Brand and heritage storytelling · Singapore · 2023
The brief
Revive a century-old Singaporean perfumery for contemporary audiences without losing what made it Al Zohri in the first place: a story embedded in old Singapore, in a particular Islamic lineage, and in a craft that didn’t quite have a vocabulary in the modern fragrance market.
The lineage
Al Zohri was founded by Kiyai Haji Ahmad Zuhri bin Mutammim — an Islamic scholar, community leader, and my maternal grandfather. His original fragrance recipes had been carried down through generations of our family, alongside the values, relationships, and craft sensibility that shaped them. Reviving the brand meant working with a body of material that was at once cultural heritage and family inheritance.
The work
The project sat at a seam — between heritage and modernity, between Islamic Singapore and a global luxury market that didn’t quite know what to do with it. The work was to find the language that let contemporary audiences encounter Al Zohri without first having to study Singapore’s religious history, while keeping the lineage intact.
Key elements of the work included:
- Narrative architecture that intertwined the personal history of Kiyai Zohri with the broader cultural evolution of Singapore, positioning Al Zohri as both a family legacy and a national heritage brand
- Content creation that translated the perfumery’s artisanal traditions and Islamic provenance into stories that resonated with contemporary Singaporean and global audiences
- Brand framing that preserved the religious and cultural depth of the original house while building a contemporary entry point — so a modern buyer could find Al Zohri compelling without prior knowledge of its lineage
- Cultural translation between the artisanal vocabulary of traditional Islamic perfumery and the language of a competitive global fragrance market
What it took
Working on Al Zohri required something most heritage projects don’t — a willingness to let the inheritance evolve. The temptation, with that kind of legacy, is to protect it by keeping it whole, to insist that anyone who encounters it should arrive on its terms. But that path leads, eventually, to a beautiful object no one outside the family knows how to hold.

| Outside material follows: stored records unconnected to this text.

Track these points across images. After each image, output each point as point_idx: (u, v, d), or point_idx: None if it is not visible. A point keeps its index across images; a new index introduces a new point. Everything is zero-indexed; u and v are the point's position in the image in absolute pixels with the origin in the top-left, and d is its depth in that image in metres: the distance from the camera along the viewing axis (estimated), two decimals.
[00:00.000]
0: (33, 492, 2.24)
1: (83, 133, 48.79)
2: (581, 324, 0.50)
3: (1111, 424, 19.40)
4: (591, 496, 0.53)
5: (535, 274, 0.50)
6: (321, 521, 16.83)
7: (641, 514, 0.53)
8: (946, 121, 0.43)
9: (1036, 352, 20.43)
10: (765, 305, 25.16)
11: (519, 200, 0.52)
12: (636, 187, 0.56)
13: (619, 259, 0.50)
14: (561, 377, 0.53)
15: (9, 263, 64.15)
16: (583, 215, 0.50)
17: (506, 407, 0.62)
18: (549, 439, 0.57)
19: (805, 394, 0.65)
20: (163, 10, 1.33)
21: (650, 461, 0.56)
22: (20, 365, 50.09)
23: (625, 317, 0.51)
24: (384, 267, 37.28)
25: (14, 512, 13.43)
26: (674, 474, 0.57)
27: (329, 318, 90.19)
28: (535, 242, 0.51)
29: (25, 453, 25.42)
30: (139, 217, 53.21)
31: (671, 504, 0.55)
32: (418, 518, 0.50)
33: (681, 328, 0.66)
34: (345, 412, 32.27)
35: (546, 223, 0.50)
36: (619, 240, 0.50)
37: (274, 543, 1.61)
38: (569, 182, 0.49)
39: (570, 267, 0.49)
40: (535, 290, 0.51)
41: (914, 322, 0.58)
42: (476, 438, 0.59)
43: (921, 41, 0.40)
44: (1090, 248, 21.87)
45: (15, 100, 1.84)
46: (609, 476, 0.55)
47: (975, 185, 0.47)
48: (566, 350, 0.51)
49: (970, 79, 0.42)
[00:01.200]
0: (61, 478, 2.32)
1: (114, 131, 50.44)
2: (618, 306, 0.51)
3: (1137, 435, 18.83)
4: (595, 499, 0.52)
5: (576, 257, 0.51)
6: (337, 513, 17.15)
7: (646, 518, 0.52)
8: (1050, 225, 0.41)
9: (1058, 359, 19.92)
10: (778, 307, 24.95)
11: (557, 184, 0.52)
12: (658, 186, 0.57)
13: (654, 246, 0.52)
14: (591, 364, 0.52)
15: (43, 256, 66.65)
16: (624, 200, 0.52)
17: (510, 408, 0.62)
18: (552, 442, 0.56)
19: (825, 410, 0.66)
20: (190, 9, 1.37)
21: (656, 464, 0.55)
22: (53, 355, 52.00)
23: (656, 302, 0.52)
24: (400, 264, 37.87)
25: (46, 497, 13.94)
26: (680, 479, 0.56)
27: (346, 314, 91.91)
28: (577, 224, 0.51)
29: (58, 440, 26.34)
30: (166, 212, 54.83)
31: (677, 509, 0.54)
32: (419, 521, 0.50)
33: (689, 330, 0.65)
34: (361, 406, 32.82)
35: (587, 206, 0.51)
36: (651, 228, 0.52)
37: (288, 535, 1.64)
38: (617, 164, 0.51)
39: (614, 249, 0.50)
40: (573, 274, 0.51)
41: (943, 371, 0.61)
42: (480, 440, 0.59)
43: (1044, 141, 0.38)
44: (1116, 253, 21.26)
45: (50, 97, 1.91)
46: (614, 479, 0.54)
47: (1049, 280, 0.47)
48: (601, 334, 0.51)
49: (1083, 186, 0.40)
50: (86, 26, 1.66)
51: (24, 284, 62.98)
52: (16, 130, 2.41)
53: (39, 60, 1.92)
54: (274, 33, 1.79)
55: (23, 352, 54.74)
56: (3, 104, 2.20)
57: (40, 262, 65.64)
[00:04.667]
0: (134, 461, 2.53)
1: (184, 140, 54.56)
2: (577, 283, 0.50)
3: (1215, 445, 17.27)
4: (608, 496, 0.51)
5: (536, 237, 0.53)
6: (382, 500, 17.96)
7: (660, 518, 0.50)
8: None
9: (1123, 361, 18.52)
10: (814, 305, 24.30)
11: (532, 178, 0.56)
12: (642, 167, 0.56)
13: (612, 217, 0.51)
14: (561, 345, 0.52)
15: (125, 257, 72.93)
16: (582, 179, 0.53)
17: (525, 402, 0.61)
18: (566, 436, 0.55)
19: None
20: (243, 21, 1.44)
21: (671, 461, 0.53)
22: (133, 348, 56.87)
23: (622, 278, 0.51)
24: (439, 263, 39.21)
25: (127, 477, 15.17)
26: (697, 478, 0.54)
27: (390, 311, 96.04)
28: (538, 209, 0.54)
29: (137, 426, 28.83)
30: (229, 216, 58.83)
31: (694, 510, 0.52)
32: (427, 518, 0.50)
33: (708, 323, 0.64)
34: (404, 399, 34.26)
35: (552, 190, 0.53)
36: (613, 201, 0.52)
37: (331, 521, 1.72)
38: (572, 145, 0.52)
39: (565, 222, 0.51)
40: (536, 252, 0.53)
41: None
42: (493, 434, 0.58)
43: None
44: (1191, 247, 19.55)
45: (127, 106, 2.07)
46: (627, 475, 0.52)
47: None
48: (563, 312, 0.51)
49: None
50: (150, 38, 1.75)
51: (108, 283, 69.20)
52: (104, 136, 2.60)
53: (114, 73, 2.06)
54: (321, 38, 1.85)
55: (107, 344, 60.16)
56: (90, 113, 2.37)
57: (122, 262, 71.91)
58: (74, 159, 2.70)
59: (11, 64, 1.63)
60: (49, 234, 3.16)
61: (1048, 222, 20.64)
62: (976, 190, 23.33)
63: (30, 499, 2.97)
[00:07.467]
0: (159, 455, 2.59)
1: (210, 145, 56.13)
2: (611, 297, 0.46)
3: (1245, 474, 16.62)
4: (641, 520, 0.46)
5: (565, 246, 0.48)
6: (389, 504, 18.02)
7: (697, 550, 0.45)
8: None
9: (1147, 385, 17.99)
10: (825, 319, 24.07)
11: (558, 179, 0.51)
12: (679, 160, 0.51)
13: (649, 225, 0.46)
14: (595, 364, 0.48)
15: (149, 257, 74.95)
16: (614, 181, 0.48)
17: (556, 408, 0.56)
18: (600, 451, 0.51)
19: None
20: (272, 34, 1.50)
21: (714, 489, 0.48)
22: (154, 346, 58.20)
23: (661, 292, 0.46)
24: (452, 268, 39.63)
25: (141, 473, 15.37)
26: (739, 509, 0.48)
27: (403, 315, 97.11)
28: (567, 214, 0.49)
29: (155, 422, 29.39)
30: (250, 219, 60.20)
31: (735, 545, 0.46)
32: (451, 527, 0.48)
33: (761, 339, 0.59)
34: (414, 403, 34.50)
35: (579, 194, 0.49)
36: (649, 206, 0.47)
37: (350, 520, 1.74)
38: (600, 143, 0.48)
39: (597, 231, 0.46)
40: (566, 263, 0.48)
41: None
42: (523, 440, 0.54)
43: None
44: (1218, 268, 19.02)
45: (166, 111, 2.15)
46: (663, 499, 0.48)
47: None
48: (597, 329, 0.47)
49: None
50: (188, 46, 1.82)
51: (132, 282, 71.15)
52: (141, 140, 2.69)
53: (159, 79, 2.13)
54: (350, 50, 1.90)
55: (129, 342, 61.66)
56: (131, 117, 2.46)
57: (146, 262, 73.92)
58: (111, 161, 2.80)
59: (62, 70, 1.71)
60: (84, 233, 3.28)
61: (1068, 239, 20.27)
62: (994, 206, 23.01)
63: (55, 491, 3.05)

The work was instead to keep the lineage intact — Kiyai Zohri, his family, the recipes, the Islamic provenance — while building a contemporary entry point. Heritage isn’t preserved by being respectful. It’s preserved by being legible.
What it became
Al Zohri now stands as an example of how artisanal traditions within Singapore’s Islamic heritage can be both relevant and thriving in the modern world. The revival has contributed to the broader preservation of heritage perfumery in Singapore and to the visibility of local brands in a competitive global market — while keeping a respected community leader’s legacy alive for the generations who never knew him.